India’s Trade Deficit Falls to $6.6 Billion in November on Export Growth
Why in the News ?
India’s trade deficit narrowed sharply to $6.6 billion in November 2025, a decline of over 61%, driven by strong growth in merchandise exports and a contraction in merchandise imports, according to data released by the Ministry of Commerce and Industry.

Background
- Trade deficit refers to the excess of imports over exports.
- India traditionally runs a structural trade deficit, particularly due to:
- Energy imports
- Gold imports
- Capital goods dependence
- In October 2025, concerns arose due to an 11.8% fall in merchandise exports and a spike in imports led by gold.
- The November data have eased these concerns, marking the highest November merchandise exports in the last 10 years.
Feature
Export Performance
- Total exports grew 15.5% to $74 billion.
- Merchandise exports rose 19.4% to $38.1 billion.
- Exports to the U.S.:
- Increased 22.6% year-on-year to $6.98 billion
- Were 10.7% higher than in October 2025
- This growth occurred despite the U.S. imposing a 50% tariff on Indian imports since August-end.
Import Trends
- Total imports declined 0.6% to $80.6 billion.
- Merchandise imports fell 1.9% to $62.7 billion.
- Gold imports:
- Fell nearly 60% year-on-year
- Declined 73% compared to October
- Reduced to $4 billion in November
Trade Balance Outcome
- The combined effect of rising exports and falling imports led to a sharp contraction in the trade deficit.0
Challenge
Sustainability of Export Growth
- Export performance remains vulnerable to:
- Global economic slowdown
- Geopolitical tensions
- Protectionist trade measures (e.g., U.S. tariffs)
Import Compression vs Structural Strength
- Reduction in imports, especially gold, may be temporary.
- A falling trade deficit driven mainly by import compression may not reflect long-term competitiveness.
External Dependence
- Continued reliance on select markets (notably the U.S.) exposes India to policy shocks.
- Tariff barriers and trade disputes can affect export momentum.
Volatility in Gold Imports
- Gold imports are influenced by:
- Domestic demand
- Global prices
- Policy measures
- Sudden surges can widen the trade deficit again.
Way Forward
Export diversification:
- Expand market access beyond traditional partners.

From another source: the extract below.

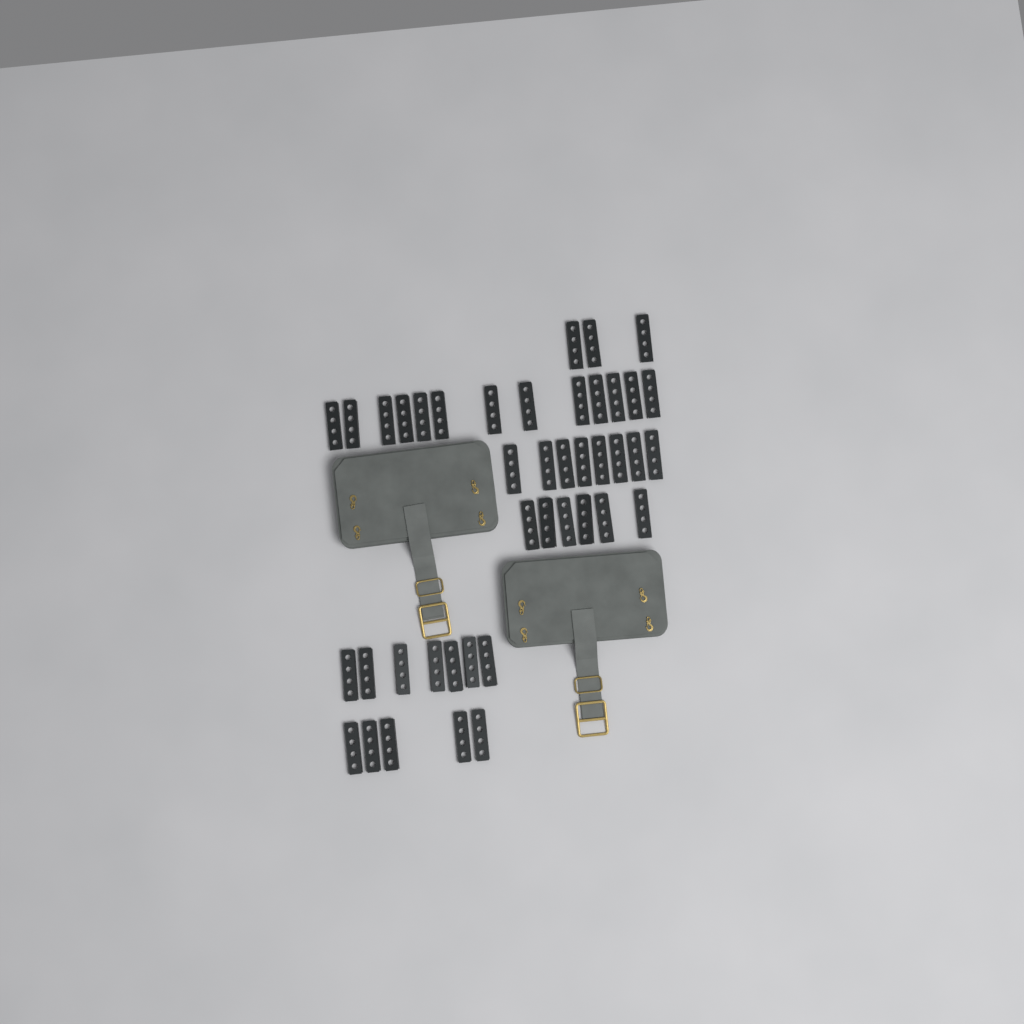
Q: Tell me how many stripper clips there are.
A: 42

Value-added manufacturing:
- Strengthen initiatives like Make in India and PLI schemes.
Stable trade policy:
- Address tariff and non-tariff barriers through diplomacy and FTAs.
Reduce import dependence:
- Promote domestic production of energy, electronics, and capital goods.
Gold demand management:
- Encourage financial instruments like Sovereign Gold Bonds.
Logistics and competitiveness reforms:
- Reduce transaction costs to sustain export growth.
Conclusion
The sharp contraction in India’s trade deficit in November 2025 reflects a positive rebound in merchandise exports and a moderation in imports, particularly gold. While the data signals improved external sector health in the short term, sustaining this trend will depend on structural export competitiveness, diversified markets, and reduced import dependence, rather than temporary import compression alone.